Analysis of codon usage bias in the VP1 gene of the human norovirus GII.2 genotype

Haoning Wang, Guanglin Cui, Xiaolong Wang, Minghai Zhang, Jimin Tan, Xingguang Li


To investigate the codon usage patterns of all available VP1 gene sequences of the GII.2 genotype, to determine the factors that affect these patterns, and to provide comprehensive details of the characteristics and evolution of the gene. Complete 519 sequences of VP1 gene of the HuNoV GII.2 genotype with known sampling dates and geographic locations from 1971 - 2017 were retrieved from the GenBank nucleotide database of the National Center for Biotechnology Information (NCBI) and analyzed. The percentage composition of T, C, A, and G nucleotides were 24.80 ± 0.30, 26.61 ± 0.31, 25.84 ± 0.13, and 22.75 ± 0.17 %, respectively, with C and A relatively more abundant than T and G, and C the most abundant (p < 0.0001). The values of T3s (34.10 ± 0.90 %) and C3s (33.54 ± 0.90 %) were significantly higher than those of A3s (29.98 ± 0.43 %) and G3s (24.13 ± 0.51 %) (p < 0.0001).
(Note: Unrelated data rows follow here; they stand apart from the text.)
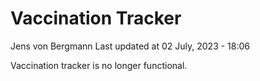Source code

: Vaccination Tracker
================
Jens von Bergmann
Last updated at 02 July, 2023 - 18:06

Vaccination tracker is no longer functional.
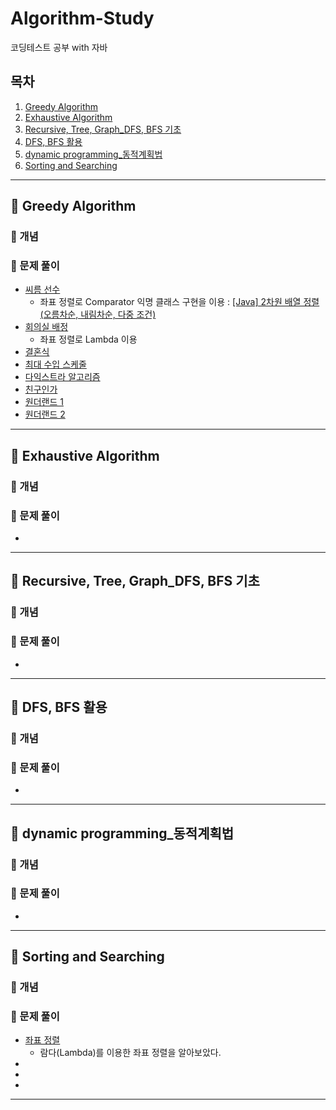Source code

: # Algorithm-Study
코딩테스트 공부 with 자바

## 목차

1. [Greedy Algorithm](#-greedy-algorithm)
2. [Exhaustive Algorithm](#-exhaustive-algorithm)
3. [Recursive, Tree, Graph_DFS, BFS 기초](#-recursive,-tree,-graph_dfs,-bfs-기초)
4. [DFS, BFS 활용](#-dfs,-bfs-활용)
5. [dynamic programming_동적계획법](#-dynamic-programming_동적계획법)
6. [Sorting and Searching](#-sorting-and-searching)
---

## 📍 Greedy Algorithm

### 🧷 개념

### 🧷 문제 풀이
- [씨름 선수](https://github.com/OhHaneol/algorithm/tree/main/greedy/%EC%94%A8%EB%A6%84%EC%84%A0%EC%88%98)
  - 좌표 정렬로 Comparator 익명 클래스 구현을 이용 : [[Java] 2차원 배열 정렬 (오름차순, 내림차순, 다중 조건)](https://ifuwanna.tistory.com/328)
- [회의실 배정](https://github.com/OhHaneol/algorithm/tree/main/greedy/%ED%9A%8C%EC%9D%98%EC%8B%A4%20%EB%B0%B0%EC%A0%95)
  - 좌표 정렬로 Lambda 이용
- [결혼식](https://github.com/OhHaneol/algorithm/tree/main/greedy/%EA%B2%B0%ED%98%BC%EC%8B%9D)
- [최대 수입 스케줄]()
- [다익스트라 알고리즘]()
- [친구인가]()
- [원더랜드 1]()
- [원더랜드 2]()

---

## 📍 Exhaustive Algorithm

### 🧷 개념

### 🧷 문제 풀이
- []()

---

## 📍 Recursive, Tree, Graph_DFS, BFS 기초

### 🧷 개념

### 🧷 문제 풀이
- []()

---

## 📍 DFS, BFS 활용

### 🧷 개념

### 🧷 문제 풀이
- []()

---

## 📍 dynamic programming_동적계획법

### 🧷 개념

### 🧷 문제 풀이
- []()

---

## 📍 Sorting and Searching

### 🧷 개념

### 🧷 문제 풀이
- [좌표 정렬](https://github.com/OhHaneol/Algorithm-Study/tree/main/sorting-and-searching/%EC%A2%8C%ED%91%9C%20%EC%A0%95%EB%A0%AC)
  - 람다(Lambda)를 이용한 좌표 정렬을 알아보았다.
- []()
- []()
- []()

---
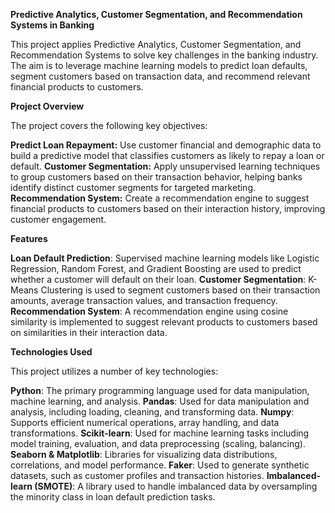 **Predictive Analytics, Customer Segmentation, and Recommendation Systems in Banking**

This project applies Predictive Analytics, Customer Segmentation, and Recommendation Systems to solve key challenges in the banking industry. 
The aim is to leverage machine learning models to predict loan defaults, segment customers based on transaction data, and recommend relevant financial products to customers.

**Project Overview**

The project covers the following key objectives:

**Predict Loan Repayment:** Use customer financial and demographic data to build a predictive model that classifies customers as likely to repay a loan or default.
**Customer Segmentation:** Apply unsupervised learning techniques to group customers based on their transaction behavior, helping banks identify distinct customer segments for targeted marketing.
**Recommendation System:** Create a recommendation engine to suggest financial products to customers based on their interaction history, improving customer engagement.

**Features**

**Loan Default Prediction**: Supervised machine learning models like Logistic Regression, Random Forest, and Gradient Boosting are used to predict whether a customer will default on their loan.
**Customer Segmentation**: K-Means Clustering is used to segment customers based on their transaction amounts, average transaction values, and transaction frequency.
**Recommendation System**: A recommendation engine using cosine similarity is implemented to suggest relevant products to customers based on similarities in their interaction data.

**Technologies Used**

This project utilizes a number of key technologies:

**Python**: The primary programming language used for data manipulation, machine learning, and analysis.
**Pandas**: Used for data manipulation and analysis, including loading, cleaning, and transforming data.
**Numpy**: Supports efficient numerical operations, array handling, and data transformations.
**Scikit-learn**: Used for machine learning tasks including model training, evaluation, and data preprocessing (scaling, balancing).
**Seaborn & Matplotlib**: Libraries for visualizing data distributions, correlations, and model performance.
**Faker**: Used to generate synthetic datasets, such as customer profiles and transaction histories.
**Imbalanced-learn (SMOTE)**: A library used to handle imbalanced data by oversampling the minority class in loan default prediction tasks.
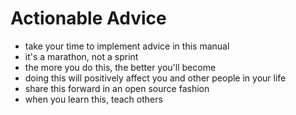 # Actionable Advice

* take your time to implement advice in this manual
* it's a marathon, not a sprint
* the more you do this, the better you'll become
* doing this will positively affect you and other people in your life
* share this forward in an open source fashion
* when you learn this, teach others

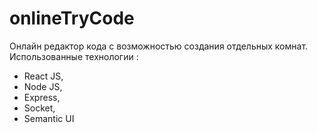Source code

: # onlineTryCode
Онлайн редактор кода с возможностью создания отдельных комнат. 
Использованные технологии :
 - React JS,
 - Node JS,
 - Express,
 - Socket,
 - Semantic UI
While T3s was highest among the four nucleotides, G3s was the lowest. Among the 18 most frequently employed synonymous codons, six optional codons ended with T, five ended with C, five ended with A and two ended with G. Codons ending with T were the most frequently used. The ENC ranged from 51.90 to 54.25 (mean = 52.38 ± 0.43) among the 519 VP1 gene sequences. There were significant correlations between ENC and C % and G % (p < 0.01). Codons containing CpG (1 and 2 or 2 and 3 codon positions) showed the lowest frequencies, while 30, 29, and 2 codons were above, below and on the mean line, respectively. The first four principal components accounted for 69.11 % of the total variation, with the first, second, third, and fourth principal axes contributing 37.90, 14.83, 9.61, and 6.77 %, respectively. The strains were not clustered by country of isolation or year of sampling. Gravy were significantly correlated with T3s, C3s, G3s, GC3s, and ENC (p < 0.01). Mutation pressure and natural selection contributed to the codon usage bias of the VP1 gene of the HuNoV GII.2 genotype. There was a correlation between GC12s and GC3s (R2 = 0.032; p < 0.0001). The relative neutrality was 3.20 %, while natural selection was 96.80 %. The VP1 gene exhibits low codon usage bias which is affected primarily by natural selection, followed by mutation pressure and translational selection.


Human norovirus; GII.2 genotype; Codon usage bias; Natural selection; Mutation pressure.